Es ist jedes Jahr ein Fest, die Buchmesse in Frankfurt. Ich bin süchtig nach Halle 3.0, in der alle meine Lieblingsromane in riesigen Regalen auf mich warten. Und auch aus der Selfpublisher Area kam ich an diesem Wochenende kaum heraus. Am allermeisten hing ich mit meiner Begleiterin Kristina jedoch am Stand des Drachenmondverlages herum. Irgendwie wurde das unser Standard-Treffpunkt, wenn sie und ich für Termine getrennte Wege gingen.
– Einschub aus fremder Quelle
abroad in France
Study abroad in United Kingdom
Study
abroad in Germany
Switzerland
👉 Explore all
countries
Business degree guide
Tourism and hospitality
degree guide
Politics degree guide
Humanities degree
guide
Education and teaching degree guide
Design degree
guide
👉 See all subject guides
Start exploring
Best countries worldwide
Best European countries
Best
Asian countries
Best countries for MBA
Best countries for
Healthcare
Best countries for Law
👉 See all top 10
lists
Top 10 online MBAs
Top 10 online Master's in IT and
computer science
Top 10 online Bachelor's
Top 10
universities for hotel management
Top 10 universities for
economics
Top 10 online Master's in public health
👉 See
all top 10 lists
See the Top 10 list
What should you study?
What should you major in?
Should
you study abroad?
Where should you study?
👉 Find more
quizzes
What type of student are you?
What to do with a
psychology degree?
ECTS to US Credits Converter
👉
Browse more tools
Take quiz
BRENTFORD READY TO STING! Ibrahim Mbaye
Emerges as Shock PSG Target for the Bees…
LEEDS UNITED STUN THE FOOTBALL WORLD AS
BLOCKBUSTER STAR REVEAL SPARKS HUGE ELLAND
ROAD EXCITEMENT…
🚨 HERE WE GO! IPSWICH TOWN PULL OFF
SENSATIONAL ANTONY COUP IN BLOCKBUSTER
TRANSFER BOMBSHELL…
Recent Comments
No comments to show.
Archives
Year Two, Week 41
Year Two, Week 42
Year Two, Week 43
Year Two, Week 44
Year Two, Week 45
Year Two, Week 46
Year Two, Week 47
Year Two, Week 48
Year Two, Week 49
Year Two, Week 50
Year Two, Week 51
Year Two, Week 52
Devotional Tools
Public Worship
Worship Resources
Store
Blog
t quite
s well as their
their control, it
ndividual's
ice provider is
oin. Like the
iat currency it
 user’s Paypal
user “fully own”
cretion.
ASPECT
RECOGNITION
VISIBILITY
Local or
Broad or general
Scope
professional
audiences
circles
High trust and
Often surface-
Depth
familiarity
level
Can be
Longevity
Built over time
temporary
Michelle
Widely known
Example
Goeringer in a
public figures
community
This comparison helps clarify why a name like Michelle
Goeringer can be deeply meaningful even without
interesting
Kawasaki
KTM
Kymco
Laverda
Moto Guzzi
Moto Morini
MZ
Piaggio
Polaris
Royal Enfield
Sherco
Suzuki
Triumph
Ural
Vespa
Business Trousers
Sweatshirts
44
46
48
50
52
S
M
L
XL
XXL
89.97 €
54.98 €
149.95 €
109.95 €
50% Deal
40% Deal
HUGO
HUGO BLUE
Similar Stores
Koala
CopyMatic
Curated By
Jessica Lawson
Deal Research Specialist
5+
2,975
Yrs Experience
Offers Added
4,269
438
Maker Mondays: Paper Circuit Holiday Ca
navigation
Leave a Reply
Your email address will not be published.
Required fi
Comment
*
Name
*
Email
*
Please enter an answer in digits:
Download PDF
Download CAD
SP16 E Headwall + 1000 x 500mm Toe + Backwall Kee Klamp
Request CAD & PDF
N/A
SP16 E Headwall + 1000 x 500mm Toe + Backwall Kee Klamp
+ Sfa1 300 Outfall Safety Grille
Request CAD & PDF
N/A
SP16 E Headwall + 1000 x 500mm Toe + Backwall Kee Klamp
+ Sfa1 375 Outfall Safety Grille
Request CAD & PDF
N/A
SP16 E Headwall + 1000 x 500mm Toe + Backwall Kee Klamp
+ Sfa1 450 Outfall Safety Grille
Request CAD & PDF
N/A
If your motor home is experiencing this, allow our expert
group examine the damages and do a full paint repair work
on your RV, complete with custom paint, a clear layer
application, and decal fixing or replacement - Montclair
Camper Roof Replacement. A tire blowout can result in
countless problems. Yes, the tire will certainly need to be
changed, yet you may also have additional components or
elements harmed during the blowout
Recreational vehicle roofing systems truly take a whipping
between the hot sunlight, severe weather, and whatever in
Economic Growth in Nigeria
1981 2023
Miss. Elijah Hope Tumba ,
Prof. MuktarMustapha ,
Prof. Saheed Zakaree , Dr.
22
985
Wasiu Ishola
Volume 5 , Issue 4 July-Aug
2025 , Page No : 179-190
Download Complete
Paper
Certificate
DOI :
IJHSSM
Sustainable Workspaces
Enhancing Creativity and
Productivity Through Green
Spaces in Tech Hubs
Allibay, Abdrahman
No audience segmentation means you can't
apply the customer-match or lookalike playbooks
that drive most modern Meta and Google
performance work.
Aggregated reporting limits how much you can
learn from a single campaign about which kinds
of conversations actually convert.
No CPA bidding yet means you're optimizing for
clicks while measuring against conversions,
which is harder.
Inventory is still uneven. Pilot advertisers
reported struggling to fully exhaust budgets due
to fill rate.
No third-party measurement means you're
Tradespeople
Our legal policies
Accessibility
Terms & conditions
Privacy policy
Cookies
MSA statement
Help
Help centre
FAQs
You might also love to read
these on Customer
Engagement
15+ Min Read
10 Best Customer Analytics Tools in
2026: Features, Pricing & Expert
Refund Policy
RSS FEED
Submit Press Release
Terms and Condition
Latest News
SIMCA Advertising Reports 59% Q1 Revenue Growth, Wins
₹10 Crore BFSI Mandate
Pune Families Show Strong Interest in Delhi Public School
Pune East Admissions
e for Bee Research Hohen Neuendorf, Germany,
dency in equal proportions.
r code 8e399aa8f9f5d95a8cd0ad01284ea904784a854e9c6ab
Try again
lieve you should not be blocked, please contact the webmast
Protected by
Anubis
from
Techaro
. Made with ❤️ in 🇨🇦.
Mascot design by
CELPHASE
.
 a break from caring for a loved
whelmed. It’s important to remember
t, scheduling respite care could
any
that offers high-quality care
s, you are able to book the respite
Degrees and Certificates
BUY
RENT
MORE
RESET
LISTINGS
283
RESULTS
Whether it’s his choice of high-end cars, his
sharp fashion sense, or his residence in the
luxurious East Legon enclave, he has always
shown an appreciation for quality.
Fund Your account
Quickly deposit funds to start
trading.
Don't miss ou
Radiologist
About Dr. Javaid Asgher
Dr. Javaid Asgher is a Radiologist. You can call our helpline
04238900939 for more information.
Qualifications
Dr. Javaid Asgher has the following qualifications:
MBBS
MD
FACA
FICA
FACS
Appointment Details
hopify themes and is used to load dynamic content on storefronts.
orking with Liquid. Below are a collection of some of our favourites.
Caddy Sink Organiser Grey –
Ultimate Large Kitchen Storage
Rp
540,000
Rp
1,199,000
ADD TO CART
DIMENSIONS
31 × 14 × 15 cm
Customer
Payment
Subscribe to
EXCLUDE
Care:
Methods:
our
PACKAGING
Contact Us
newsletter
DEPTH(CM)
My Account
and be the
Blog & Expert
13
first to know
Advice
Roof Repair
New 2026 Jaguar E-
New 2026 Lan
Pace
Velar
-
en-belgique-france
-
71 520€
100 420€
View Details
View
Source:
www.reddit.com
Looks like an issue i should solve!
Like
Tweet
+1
Und das nicht ohne Grund, traf man dort doch ständig tolle Autoren aus diesem Verlag wie auch aus dem Selfpublishing, denn beides befand sich laut Karte unten rechts in 3.0. 


Der Samstag!
Morgentliche Anreise, um 5:00 Uhr aufstehen, der Zug hat Verspätung, jemanden bitten, uns nach Koblenz zu fahren, um den Anschluss zu kriegen, schließlich gibt es Termine, die wir einhalten wollen! Stress und noch mehr Stress, was wäre eine FBM nur ohne? Dann in Frankfurt, erste Tram verpassen, weil der Fahrkartenautomat uns nicht versteht, der nächste Automat tut dies glücklicherweise - Nr. 1 war halt einfach der falsche - und die zweite Tram ab ins Hotel. Gepäck abgeben, zu Fuß zum 10 Minuten entfernten Messegelände im Schnellschritt, vorbei an Cosplayern und anderen Besuchern. Es war wahrlich ein Segen, endlich anzukommen um 9:55!

Erste Station: Das Treffen mit Sina Müller, Autorin beim Amrun Verlag, die ich durch den Like einer Freundin auf Facebook gefunden habe. Nachdem ich über diese Freundin auch Sarah Stankewitz gefunden und auch gelesen habe, war nun Sina Müller dran - von der ich aufgrund des Zeitmangels dann nur noch die Leseproben verschlingen konnte. Und was waren die lecker! Natürlich wollte ich anschließend zu dem Meet & Greet. Wir erreichten den Termin um 10:00 fast auf die Minute genau. Vor Halle 3.0, wo es eisig kalt war. Eine kleine Gruppe von Menschen versammelte sich, teils Leser, teils Blogger. Sina freute sich über jeden Besucher. Ich beobachte immer mit Freude die Leser-Autor-Beziehung, das ist etwas ganz besonderes. Es ist eine neue Form von Dankbarkeit und Glück. Sina verteilte kleine Goodie Päckchen. Eine Kurzgeschichte, die bei einem Panem Schreibwettbewerb den dritten Platz belegte, ein paar Lesezeichen von ihren Werken, einen kleinen Fahrradanhänger. Ich freue mich schon sehr, die Mini-Lektüre namens "Gedankenklos" zu lesen. 

Und was tat Kristina, ehe wir unserer Wege gingen? Ein kleines Mädchen bat Sina um ein Autogramm, es war ihre erste Messe und sie sammelte laut ihrer Mutter Autogramme von Autoren in einem Notizbuch. Natürlich tat Sina der kleinen Alina den Gefallen. Kurz darauf stellte Kristina mich als zukünftige Autorin vor. Ich hob abwehrend die Hände, zukünftig ist weit vor gegriffen. War offenbar egal, denn Alina wollte auch von mir daraufhin ein Autogramm. Nur für alle Fälle, ich könnte ja mal berühmt werden. Diesen Moment werde ich wohl ewig in Erinnerung behalten xD.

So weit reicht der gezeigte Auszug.